Sam Altman has develop into the face of the AI craze through his role as CEO of OpenAI. But its wealth goes far beyond the startup behind ChatGPT.
According to the Bloomberg Billionaires Index, which estimates his fortune for the primary time, the 38-year-old’s fortune is estimated at not less than $2 billion. This figure doesn’t include its stake in OpenAI, which was recently valued at $86 billion. Altman has repeatedly said he has no stake in the corporate. On the contrary, most of his traceable wealth is in a network of VC funds and startup investments, and his wealth will grow with Reddit’s IPO, where he’s one of the biggest shareholders.

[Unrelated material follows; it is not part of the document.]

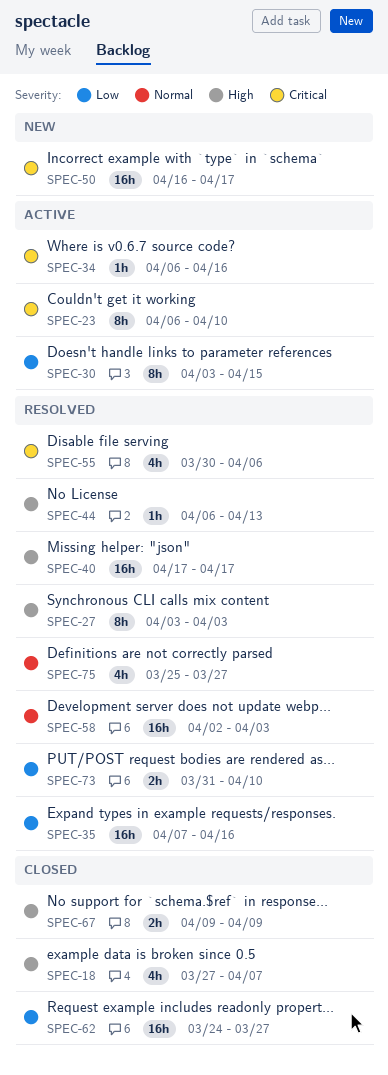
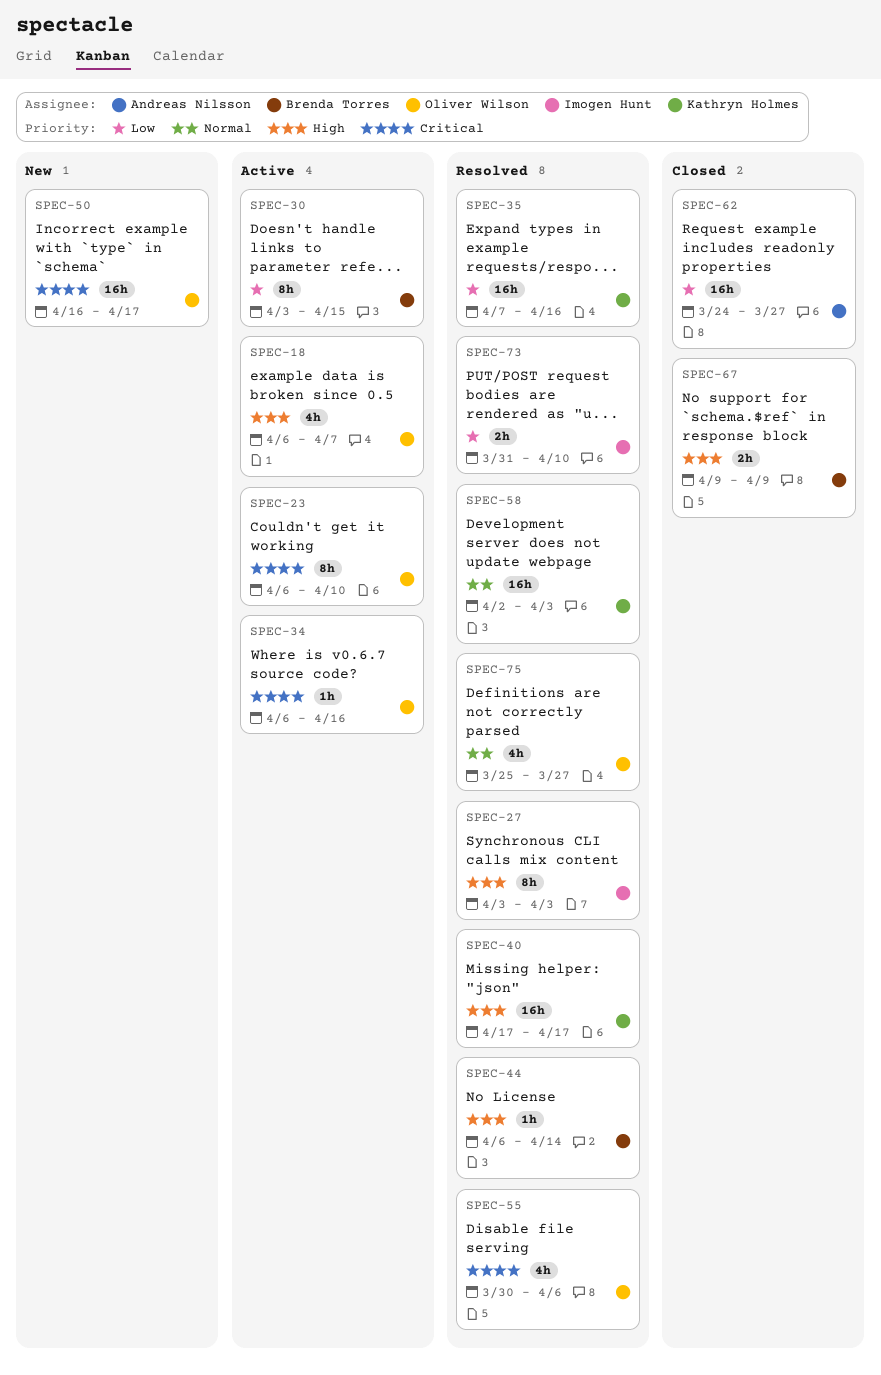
SPEC-18, status: Closed -> Active
SPEC-18, start: Mar 27 -> Apr 6
SPEC-44, due: Apr 13 -> Apr 14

Altmann declined to comment.
Altman has develop into a globe-trotting artificial intelligence evangelist, using his pulpit to each encourage and terrify together with his predictions about what the technology bodes for elections, the humanities, education, the economy and society. As OpenAI’s ChatGPT fueled its stock market rally, its profile rose — and its final moments within the highlight were stuffed with intrigue and controversy.
Elon Musk, co-founder of OpenAI, sued Altman and the startup on Thursday for violating its founding mission by putting profit over benefiting humanity. Late last 12 months, Altman was abruptly fired from OpenAI after the board found that he had not been “consistently honest in his statements,” but he was reinstated just a few days later. (Regulators are currently reviewing his internal communications as part of an investigation into whether investors were misled, the Wall Street Journal reported Thursday.)
The sources of his wealth are relatively opaque. Altman invests in a number of closely held corporations, resembling Musk’s Neuralink, that don’t disclose his exact holdings and are usually not included in Bloomberg’s wealth calculations.
Most of his traceable net worth comes from $1.2 billion invested in a gaggle of enterprise capital funds variously named Hydrazine Capital, in accordance with regulatory filings and Bloomberg estimates. He has an extra $434 million in Apollo Projects funds that he’s investing in “moonshots,” in accordance with his website.
Some of those VC funds belong to Altman-affiliated entities that own 8.7% of Reddit, a well-liked message board that filed for an initial public offering last week. As the Wall Street Journal reported on Friday, the offer could value the corporate at as much as $6.5 billion. That would offer a windfall for funds whose holdings are greater than twice as large as those of Reddit co-founder Steve Huffman.
Altman also donated money to 2 lesser-known startups. In 2021, he led a $500 million investment round in fusion company Helion Energy Inc. and invested $180 million in Retro Biosciences, which is working to increase human life expectancy by 10 years.
“That’s a lot,” Altman told the MIT Technology Review last 12 months. “I basically just took all of my liquid net worth and put it into these two companies.”
YC Days
Altman teamed up with Huffman and fellow Reddit founder Alexis Ohanian in Y Combinator’s first cohort of startup incubators in 2005. At the time, he was working at a geolocation company called Loopt, which turned out to be a relative failure for this system’s now-famous enterprise when it was acquired for little greater than it raised.
This was just the start of Altman’s relationship with YC and its affiliated startups. In 2014, he became the incubator’s president and has supported some of probably the most well-known corporations to return through the YC accelerator, including Instacart.
A 2016 New Yorker profile quoted one of YC’s partners as saying that Altman “went away and did something else that we hadn’t known about for a while” — YC Research, which later backed OpenAI.
Altman left YC in 2019 to develop into CEO of OpenAI, which he co-founded several years earlier as a nonprofit. Later, the corporate added a for-profit structure with limits on financial payouts to investors.
In congressional testimony and interviews, Altman said he had no stake in the corporate. While some employees receive equity compensation called profit-sharing units, Altman also doesn’t hold PPUs, company spokesman Steve Sharpe said in an emailed statement.
Sharpe also said Altman wouldn’t receive any financial profit from the OpenAI Startup Fund, which has raised $175 million to take stakes in early-stage artificial intelligence corporations. While regulatory filings show Altman owns greater than 75% of the fund, Sharpe said he has not invested his own money and is not going to make the most of the profits.
– With the assistance of Biz Carson.